Hafta sonu Erasta AVM’de düzenlenen Pedalia etkinliğinde stant açarak farkındalık yaratmaya çalıştı. Organizasyona destek vererek daha fazla insana ulaşabilmek adına orada olduklarını belirten M.A.K.S.A.T Arama Kurtarma ve Sosyal Aktivite Topluluğu Kurtarma Başkanı Sevim Dündar, “Biz Antalya merkezli bir arama kurtarma ve sosyal projeler üzerine faaliyet gösteren bir derneğiz. Bizim kuruluş amacımız Türkiye’deki afet süreçlerinden sonra özellikle Manavgat yangını, kayıp, sel vakaları ve ülkemizde bulunan yıkımlı depremlerde hızlı bir şekilde aksiyon alıp, bir vatandaş olarak hızlı bir şekilde yardım elini ulaştırabilmek. Bu konuda eğitim almış STK’de gönüllü bireyler olarak sahada insanlara yardım edebilmek temel hedefimiz. Bu yüzden aslında Antalya’da belki de bir ilki gerçekleştirmeye çalışıyoruz. Çok farklı kesimlerden insanları bir araya toplamaya çalışıyoruz. Bizim içimizde motorcularımız, bisikletçilerimiz, kampçılarımız var. Ev hanımından tutun doktor, hakim, savcı ve hatta kolluk kuvvetine kadar birçok kişi, ‘Maksadımız İyilik’ sloganıyla yola çıkarak derneğimize geliyor. Burada herkes tek bir amaç için beraber, omuz omuza veriyor. Hepsinin ortak gayesi aynı; Türkiye’de olası bir afet durumunda bir araya gelmek” diye konuştu.

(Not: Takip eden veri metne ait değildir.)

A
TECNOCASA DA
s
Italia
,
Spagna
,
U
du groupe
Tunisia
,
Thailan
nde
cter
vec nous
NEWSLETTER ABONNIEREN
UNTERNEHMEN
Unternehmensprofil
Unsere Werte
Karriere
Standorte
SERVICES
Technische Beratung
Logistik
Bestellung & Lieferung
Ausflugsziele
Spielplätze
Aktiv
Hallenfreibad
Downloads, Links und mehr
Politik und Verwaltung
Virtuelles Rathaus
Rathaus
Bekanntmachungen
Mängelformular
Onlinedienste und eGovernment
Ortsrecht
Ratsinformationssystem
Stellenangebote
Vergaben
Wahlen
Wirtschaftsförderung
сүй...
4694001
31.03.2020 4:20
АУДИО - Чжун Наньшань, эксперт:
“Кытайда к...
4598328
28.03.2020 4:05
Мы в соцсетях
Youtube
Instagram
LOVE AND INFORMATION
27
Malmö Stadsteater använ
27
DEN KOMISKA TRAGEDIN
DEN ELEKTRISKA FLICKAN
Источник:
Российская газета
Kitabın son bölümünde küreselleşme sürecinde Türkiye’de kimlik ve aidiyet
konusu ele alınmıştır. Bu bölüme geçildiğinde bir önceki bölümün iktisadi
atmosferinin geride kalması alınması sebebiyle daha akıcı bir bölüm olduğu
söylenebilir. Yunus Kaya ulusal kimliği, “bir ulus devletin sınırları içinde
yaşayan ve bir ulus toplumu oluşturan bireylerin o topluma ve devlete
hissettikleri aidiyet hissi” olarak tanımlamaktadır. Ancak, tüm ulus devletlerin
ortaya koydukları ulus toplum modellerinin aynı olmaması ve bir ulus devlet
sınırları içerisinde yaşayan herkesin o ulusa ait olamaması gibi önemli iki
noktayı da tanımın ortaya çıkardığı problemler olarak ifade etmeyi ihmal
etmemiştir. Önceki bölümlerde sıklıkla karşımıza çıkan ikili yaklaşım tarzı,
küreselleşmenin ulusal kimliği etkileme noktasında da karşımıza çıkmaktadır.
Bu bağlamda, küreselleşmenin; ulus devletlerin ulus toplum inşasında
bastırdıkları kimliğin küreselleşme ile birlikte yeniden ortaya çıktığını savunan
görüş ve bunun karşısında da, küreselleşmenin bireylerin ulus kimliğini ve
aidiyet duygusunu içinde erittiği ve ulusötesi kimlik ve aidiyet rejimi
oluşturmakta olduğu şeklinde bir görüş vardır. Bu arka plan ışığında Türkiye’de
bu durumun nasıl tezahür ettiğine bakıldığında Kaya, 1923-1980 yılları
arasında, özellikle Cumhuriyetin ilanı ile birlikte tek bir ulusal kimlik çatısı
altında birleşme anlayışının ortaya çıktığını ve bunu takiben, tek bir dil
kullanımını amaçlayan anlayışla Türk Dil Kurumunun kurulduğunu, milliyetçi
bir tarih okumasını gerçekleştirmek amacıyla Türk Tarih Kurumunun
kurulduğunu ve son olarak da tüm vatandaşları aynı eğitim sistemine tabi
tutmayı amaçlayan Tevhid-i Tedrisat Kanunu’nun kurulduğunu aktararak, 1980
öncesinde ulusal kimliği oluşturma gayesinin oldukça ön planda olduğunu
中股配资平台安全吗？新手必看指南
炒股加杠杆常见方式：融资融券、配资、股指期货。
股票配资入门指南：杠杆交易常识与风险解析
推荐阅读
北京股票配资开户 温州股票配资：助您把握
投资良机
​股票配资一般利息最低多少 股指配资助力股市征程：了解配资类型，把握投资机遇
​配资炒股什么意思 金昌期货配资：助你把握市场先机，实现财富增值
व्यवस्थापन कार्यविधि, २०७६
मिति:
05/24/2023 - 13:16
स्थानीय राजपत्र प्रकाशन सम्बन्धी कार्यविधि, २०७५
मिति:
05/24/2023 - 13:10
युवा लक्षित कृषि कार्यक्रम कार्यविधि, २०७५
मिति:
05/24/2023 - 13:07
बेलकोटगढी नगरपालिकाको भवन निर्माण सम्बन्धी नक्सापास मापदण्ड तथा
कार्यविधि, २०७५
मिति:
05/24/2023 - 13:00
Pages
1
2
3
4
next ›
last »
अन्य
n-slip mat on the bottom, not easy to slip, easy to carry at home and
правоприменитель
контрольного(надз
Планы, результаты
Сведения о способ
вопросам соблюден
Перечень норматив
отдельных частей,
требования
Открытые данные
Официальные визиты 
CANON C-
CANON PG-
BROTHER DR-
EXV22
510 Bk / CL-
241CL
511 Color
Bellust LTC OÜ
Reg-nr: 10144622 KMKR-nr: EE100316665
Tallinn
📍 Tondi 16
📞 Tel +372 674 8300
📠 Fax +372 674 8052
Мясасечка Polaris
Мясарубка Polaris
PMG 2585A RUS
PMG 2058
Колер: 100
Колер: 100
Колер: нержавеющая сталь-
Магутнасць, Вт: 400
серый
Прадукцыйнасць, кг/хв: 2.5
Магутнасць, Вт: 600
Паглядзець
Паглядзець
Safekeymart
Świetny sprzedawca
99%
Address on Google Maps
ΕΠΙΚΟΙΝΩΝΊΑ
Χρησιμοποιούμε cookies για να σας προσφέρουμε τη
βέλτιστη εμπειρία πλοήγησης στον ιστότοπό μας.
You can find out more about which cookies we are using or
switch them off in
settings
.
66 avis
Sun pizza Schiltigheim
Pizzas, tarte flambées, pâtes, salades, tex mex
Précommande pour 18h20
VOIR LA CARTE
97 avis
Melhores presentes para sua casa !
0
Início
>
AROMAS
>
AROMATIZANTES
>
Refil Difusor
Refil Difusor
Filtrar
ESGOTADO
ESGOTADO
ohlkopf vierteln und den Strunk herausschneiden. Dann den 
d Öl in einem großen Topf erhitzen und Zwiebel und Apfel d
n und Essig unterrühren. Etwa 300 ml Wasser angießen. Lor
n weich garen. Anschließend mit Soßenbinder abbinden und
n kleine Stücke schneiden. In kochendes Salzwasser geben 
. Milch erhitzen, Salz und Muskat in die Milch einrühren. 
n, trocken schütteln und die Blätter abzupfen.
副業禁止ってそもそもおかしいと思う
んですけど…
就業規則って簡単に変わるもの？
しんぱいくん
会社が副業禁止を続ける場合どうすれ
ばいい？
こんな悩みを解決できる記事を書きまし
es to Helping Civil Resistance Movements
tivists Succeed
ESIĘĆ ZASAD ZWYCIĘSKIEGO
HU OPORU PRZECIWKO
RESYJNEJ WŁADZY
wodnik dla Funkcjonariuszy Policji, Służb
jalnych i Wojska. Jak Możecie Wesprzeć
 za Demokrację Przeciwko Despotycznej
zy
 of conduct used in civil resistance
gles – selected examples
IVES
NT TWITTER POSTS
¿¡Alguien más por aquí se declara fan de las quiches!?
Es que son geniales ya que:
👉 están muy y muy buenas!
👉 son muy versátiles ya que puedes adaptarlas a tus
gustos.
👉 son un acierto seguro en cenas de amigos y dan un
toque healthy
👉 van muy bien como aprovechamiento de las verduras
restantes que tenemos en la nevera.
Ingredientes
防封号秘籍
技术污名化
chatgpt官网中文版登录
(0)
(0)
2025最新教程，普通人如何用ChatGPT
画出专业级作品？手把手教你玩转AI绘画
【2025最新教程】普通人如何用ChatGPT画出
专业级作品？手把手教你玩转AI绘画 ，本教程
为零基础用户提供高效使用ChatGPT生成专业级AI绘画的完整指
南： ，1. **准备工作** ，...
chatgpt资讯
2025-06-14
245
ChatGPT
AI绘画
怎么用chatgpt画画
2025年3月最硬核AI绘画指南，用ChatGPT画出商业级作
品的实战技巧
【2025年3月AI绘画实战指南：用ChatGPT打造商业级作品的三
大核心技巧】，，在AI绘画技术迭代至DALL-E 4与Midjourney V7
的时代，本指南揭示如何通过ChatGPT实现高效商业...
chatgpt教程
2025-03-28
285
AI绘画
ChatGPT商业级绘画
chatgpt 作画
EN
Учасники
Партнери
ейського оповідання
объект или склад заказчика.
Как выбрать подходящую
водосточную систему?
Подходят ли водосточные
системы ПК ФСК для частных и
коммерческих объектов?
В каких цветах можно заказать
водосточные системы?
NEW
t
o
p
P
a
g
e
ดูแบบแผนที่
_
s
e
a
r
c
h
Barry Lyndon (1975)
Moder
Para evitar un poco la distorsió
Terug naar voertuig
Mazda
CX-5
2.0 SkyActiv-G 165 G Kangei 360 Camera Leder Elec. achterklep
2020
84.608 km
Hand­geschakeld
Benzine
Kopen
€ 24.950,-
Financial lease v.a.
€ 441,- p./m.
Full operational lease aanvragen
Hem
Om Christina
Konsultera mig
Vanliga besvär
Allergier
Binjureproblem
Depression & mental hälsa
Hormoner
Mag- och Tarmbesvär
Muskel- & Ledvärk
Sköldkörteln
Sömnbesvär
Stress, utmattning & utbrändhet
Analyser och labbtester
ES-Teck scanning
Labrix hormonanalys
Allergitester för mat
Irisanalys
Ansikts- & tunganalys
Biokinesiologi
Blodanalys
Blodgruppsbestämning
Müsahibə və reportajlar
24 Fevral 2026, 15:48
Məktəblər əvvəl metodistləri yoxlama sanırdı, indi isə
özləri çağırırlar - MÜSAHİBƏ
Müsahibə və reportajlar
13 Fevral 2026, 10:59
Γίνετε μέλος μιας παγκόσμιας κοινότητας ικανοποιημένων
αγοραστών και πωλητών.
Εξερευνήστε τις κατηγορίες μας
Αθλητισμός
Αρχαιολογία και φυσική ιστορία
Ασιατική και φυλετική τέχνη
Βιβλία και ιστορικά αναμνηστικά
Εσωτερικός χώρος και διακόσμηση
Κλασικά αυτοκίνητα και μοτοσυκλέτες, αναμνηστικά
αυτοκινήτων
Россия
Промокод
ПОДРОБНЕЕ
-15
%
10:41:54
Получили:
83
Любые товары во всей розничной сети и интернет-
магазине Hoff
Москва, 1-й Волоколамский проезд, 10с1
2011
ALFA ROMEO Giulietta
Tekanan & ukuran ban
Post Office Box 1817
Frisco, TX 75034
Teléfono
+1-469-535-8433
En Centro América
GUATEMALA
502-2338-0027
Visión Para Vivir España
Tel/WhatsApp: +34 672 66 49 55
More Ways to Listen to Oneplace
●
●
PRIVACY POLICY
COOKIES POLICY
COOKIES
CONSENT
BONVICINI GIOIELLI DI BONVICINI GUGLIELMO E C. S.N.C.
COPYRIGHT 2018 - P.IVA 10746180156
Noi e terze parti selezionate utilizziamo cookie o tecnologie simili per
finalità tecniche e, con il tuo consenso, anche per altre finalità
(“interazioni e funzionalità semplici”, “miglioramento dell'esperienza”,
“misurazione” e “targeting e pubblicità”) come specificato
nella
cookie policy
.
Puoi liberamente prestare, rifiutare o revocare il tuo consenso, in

Gönüllülük esasına dayanıyor
Dernek olarak birçok sosyal faaliyet gerçekleştirdiklerini, isimlerini duyurmaya çalıştıklarını ifade eden Başkan Sevim Dündar, şöyle konuştu: “Projelerimizle okullarda ve benzeri kamu kurum kuruluşlarında ya da özel yapılarda farkındalık yaratmaya çalışıyoruz. Bugünkü yapılan organizasyonda da amacımız hem bir farkındalık oluşturmaya çalışmak hem de Antalya’da isim bilinirliğimizi, üye sayımızı artırmak. Çünkü yaptığımız iş gönüllülük esasına dayandığı için her durumda birbirimizin ikamesi olabilecek arkadaşlara ihtiyacımız var. 18 yaşını doldurmuş olan bir birey, rüştünü ispat etmiş olan bir birey olduktan sonra kapımız herkese açık. Derneğimizin temel güdüsü şu: Hiçbir şekilde ötekileştirmenin yapılmadığı, yapılmayacağını simgelemeye çalışıyoruz. Birçok olguya dikkat çekmeye çalışıyoruz. Toplumda birçok bireyin ortak düşüncesini ekibimizle birlikte oluşturmaya çalışıyoruz. Zaten toplumun en önemli unsuru eğitimdir. Ben her zaman ekip arkadaşlarıma şunu söylüyorum: ‘Öğrenmenin yaşı yok. En son ölürken de ölmeyi öğreneceğiz. O yüzden birbirinizden ne öğrenebiliyorsanız öğrenin. Hepinizin birer hayat tecrübesi var. Bunları birbirinize aktarın ki daha gelişmiş bir toplum oluşturalım.’ Bizim herkese ihtiyacımız var. Sesimizi duyuracak gazeteciye de ihtiyacımız var. Sağlıkçıya da ihtiyacımız var. Biz hepimiz bir bütün oluyoruz. ‘Sen yoksan biz bir eksiğiz’ sözü işte burada geçerli.”